The blog post itself invited interested buyers to make a pitch. To Goldhaber, Juked has obvious appeal to a buyer that wants to engage with the esports audience and take direct ownership of those relationships. Most esports companies rely on social media platforms — Twitter, Twitch, YouTube, Reddit, Discord and more — to reach fans which comes with downsides.
“You’re really beholden to a third party middleman when it comes to understanding and reaching your users. You don’t own the data, and you have to appease the almighty algorithms to get your message across. Juked fixes that,” Goldhaber said.
Juked is also eyeing legacy media companies that are struggling to connect with Gen Z.
So did Juked’s pitch work? Since their announcement, the team confirmed it was overwhelmed with the number of inbound leads. “I’m struggling to stay on top of it all!” Goldhaber joked.

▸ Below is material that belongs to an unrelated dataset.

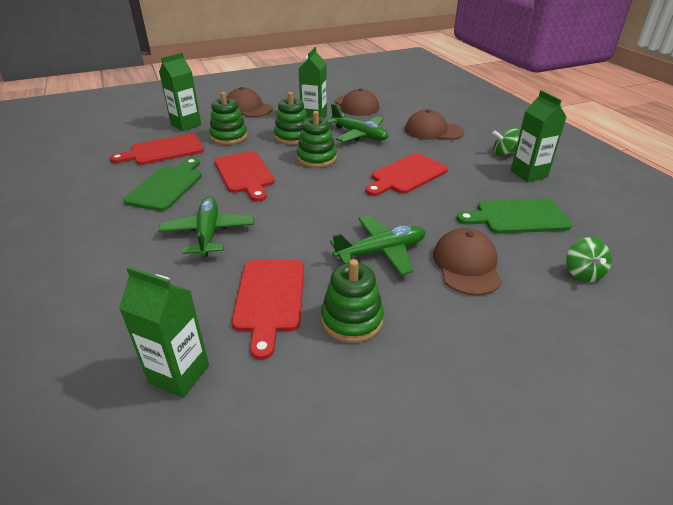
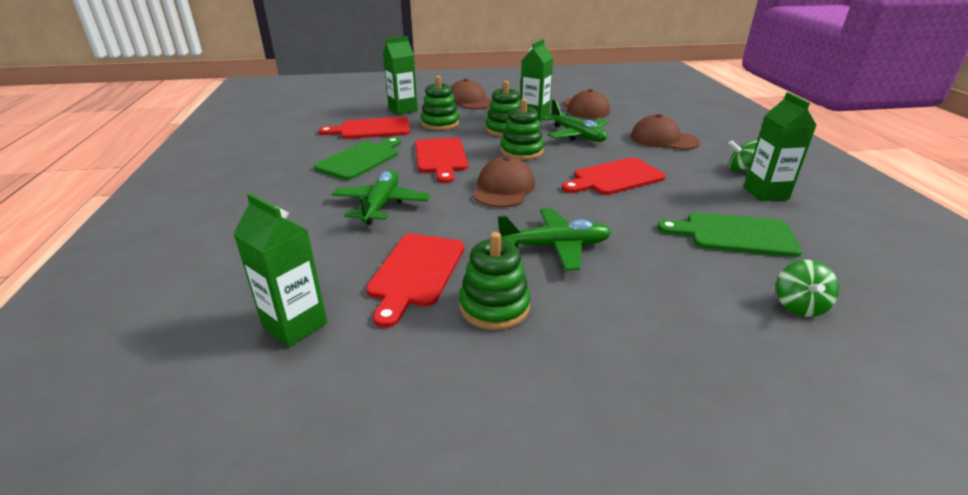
camera: 15 degrees right, 5 degrees down
brown cap [433,228,502,296] -> brown cap moved to [473,156,535,208]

Ultimately, Juked bet that their vibrant community and their product would galvanize support from fans and industry professionals. It’s a bet they likely won.
Other start up founders should take note. While not every product will be as community oriented as Juked – this case shows that not sugar-coating the truth can be the best option. The audience Juked cultivated through their transparency probably saved the company.
For now, Juked’s plan is to continue to collect as many offers between now and October 7 to find the best prospect for their community.